Затряслись пушистые игольчатые ветки, и из подлеска выбралось непонятное существо. Две безволосые ноги, темная клочковатая шерсть на верхней половине тела, поросшая длинным черным волосом морда, а надо лбом шерсть белая, как у зайца после осенней линьки. Существо заковыляло к Даниэлю с Элисией неровной, подпрыгивающей, но быстрой походкой.
Сат Аш захрапел и попятился. Элисия охнула, обеими руками ухватилась за пастуха. Он потряс головой, пытаясь отогнать колдовские чары, всмотрелся. И внезапно узнал: это же Бак, поселковый дурачок, который живет тем, что побирается по домам. А померещилось невесть что! Бак был одет в грязные штаны и меховую куртку, на голове у него красовалась почти новая заячья шапка, не то подаренная, не то «одолженная» тайком. Лицо его до глаз заросло черной бородой, как у разбойника из сказки, — но это был безобидный дурачок, которого Даниэль не раз подкармливал мясом и хлебом.
Однако Сат Аш по-прежнему храпел и пятился. Глаза Бака горели мрачным огнем, он целеустремленно ковылял по скрадывающему звук шагов мху, а старый лорс, неустрашимый боец, отступал перед ним и отступал.
— Дани… — выдохнула Элисия.
Дурачок был уже шагах в двадцати от них. Его коричневые пальцы скрючились, точно когти, руки приподнялись. И еще сильней навалился жуткий, удушающий страх.
Даниэль заслонил Элисию, отчаянным усилием преодолел спазм в горле и крикнул:
— Бак! Стой!
Бак ощерился, точно дикий зверь. Зубы у него были желтые, крупные. Элисия вдруг толкнула пастуха в плечо, пронзительно выкрикнула:
— Беги!
Вместо этого Даниэль шагнул навстречу Баку. Хотел вытащить меч — рука едва повиновалась, замороженная беспощадным страхом. Драться с поселковым дурачком было нелепо, но в Бака явно вселился Нечистый. Сражаться с Нечистым было безумием, однако пастух не собирался отступать.
— Беги, — умоляла Элисия. — Ему нужна я!
— В седло, — приказал Даниэль сквозь зубы. — Сат Аш!

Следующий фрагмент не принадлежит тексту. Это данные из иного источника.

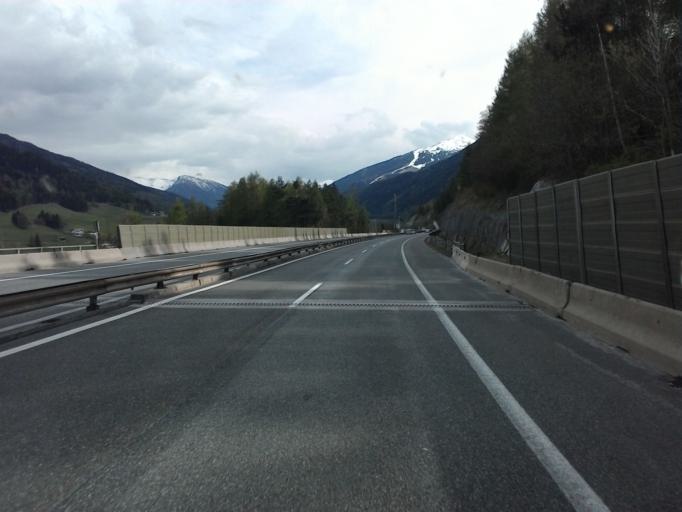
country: AT
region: Tyrol
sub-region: Politischer Bezirk Innsbruck Land
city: Matrei am Brenner
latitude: 47.1347
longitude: 11.4499
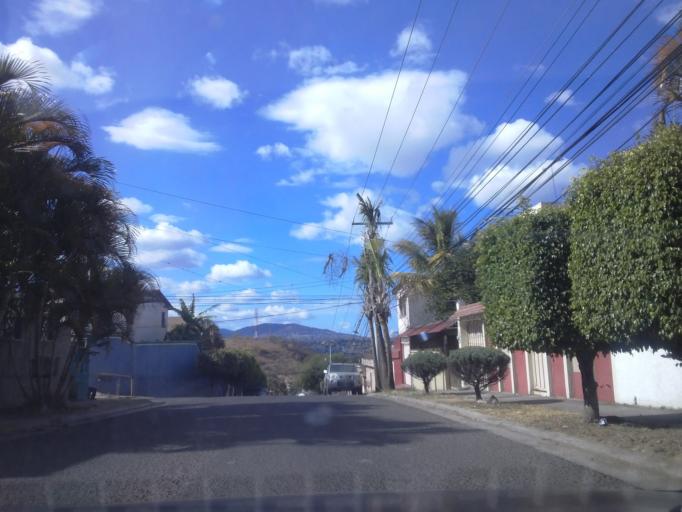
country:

Но старый лорс, его верный товарищ, внезапно задрал голову, закинув на спину тяжелые рога, и ударился в постыдное бегство.
Бак остановился шагах в пяти. Затем он неожиданно присел, пригнулся — и вдруг пошел выплясывать перед Даниэлем какой-то жуткий танец. Его ноги подпрыгивали, притоптывали, били в землю то носком, то пяткой, выделывали замысловатые кренделя.
Даниэля трясло. Ужас, насланный чужой волей, вопил и требовал: спасайся! Собственное сознание съежилось, сжалось в комок — но этот комок был жив и бурлил возмущением и гневом.
Нечистый думает его сломить? Ну уж нет!
Он занес меч. Рубануть со всей силы, отсечь эти кошмарные, пляшущие сами по себе ноги — и конец! Пастух едва удержался от удара.
— Бак! Прекрати! — велел он громким уверенным голосом. Таким голосом Даниэль однажды разогнал обнаглевших волков, которые увязались за ним в лесу. «Бак! — повторил он мысленно. — Стоять!»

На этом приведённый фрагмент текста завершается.